Only a week later, Madeline takes a short business trip to London and is
surprised to find Tariq and Humayun also in town. Humayun is Tariq's cousin,
he's a smart, reasonable, well-educated and responsible man with business
flourishing in several parts of the world. The story takes a cunning twist when
Madeline decides to prolong her London trip and reside in separate rooms at
Humayun's country hotel where they join together to explore the beautiful
country side. But soon they realise that they've come out exploring a lot more
then the scenic beauties.
To know what will happen once Madeline leaves London, who will inherit the
house and how will Zulaikha's troubled journey be eased. And more
importantly why is Zulaikha calling out for Madeline and what is it in her past
that bounds her to the house, you will have to get your hands on this book.

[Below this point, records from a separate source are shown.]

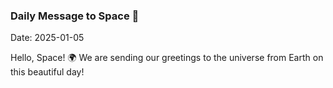 
### Daily Message to Space 🌌
Date: 2025-01-05

Hello, Space! 🌍 We are sending our greetings to the universe from Earth on this beautiful day!

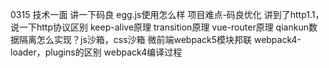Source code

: 0315 技术一面
讲一下码良
egg.js使用怎么样
项目难点-码良优化
讲到了http1.1，说一下http协议区别
keep-alive原理
transition原理
vue-router原理
qiankun数据隔离怎么实现？js沙箱，css沙箱
微前端webpack5模块邦联
webpack4-loader，plugins的区别
webpack4编译过程


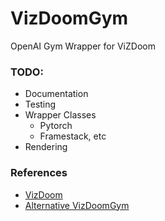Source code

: # VizDoomGym
OpenAI Gym Wrapper for ViZDoom

### TODO:
* Documentation
* Testing
* Wrapper Classes
  * Pytorch
  * Framestack, etc
* Rendering

### References
* [VizDoom](https://github.com/mwydmuch/ViZDoom)
* [Alternative VizDoomGym](https://github.com/shakenes/vizdoomgym)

The climax of the story is very well narrated, which did leave me in a state of
fascination for the author. Although, Rabia Khan has done a real good job in
accounting this story, the only questionable content of this story is the issue of
lesbianism, which does break the flow of the story a little, especially when one
grasps a certain respect for the old lady. Regardless of this minute endeavour, I
highly recommend this book especially for people like me who have never
seen the city of Lahore and San Francisco. Actually I don't think it's a harm to
add that, it's quite beguiling to realise, that this book is all about US, UK and
Pakistan written by a novelist residing in my home-land, UAE.
Hats off! Your first write is a definite good read.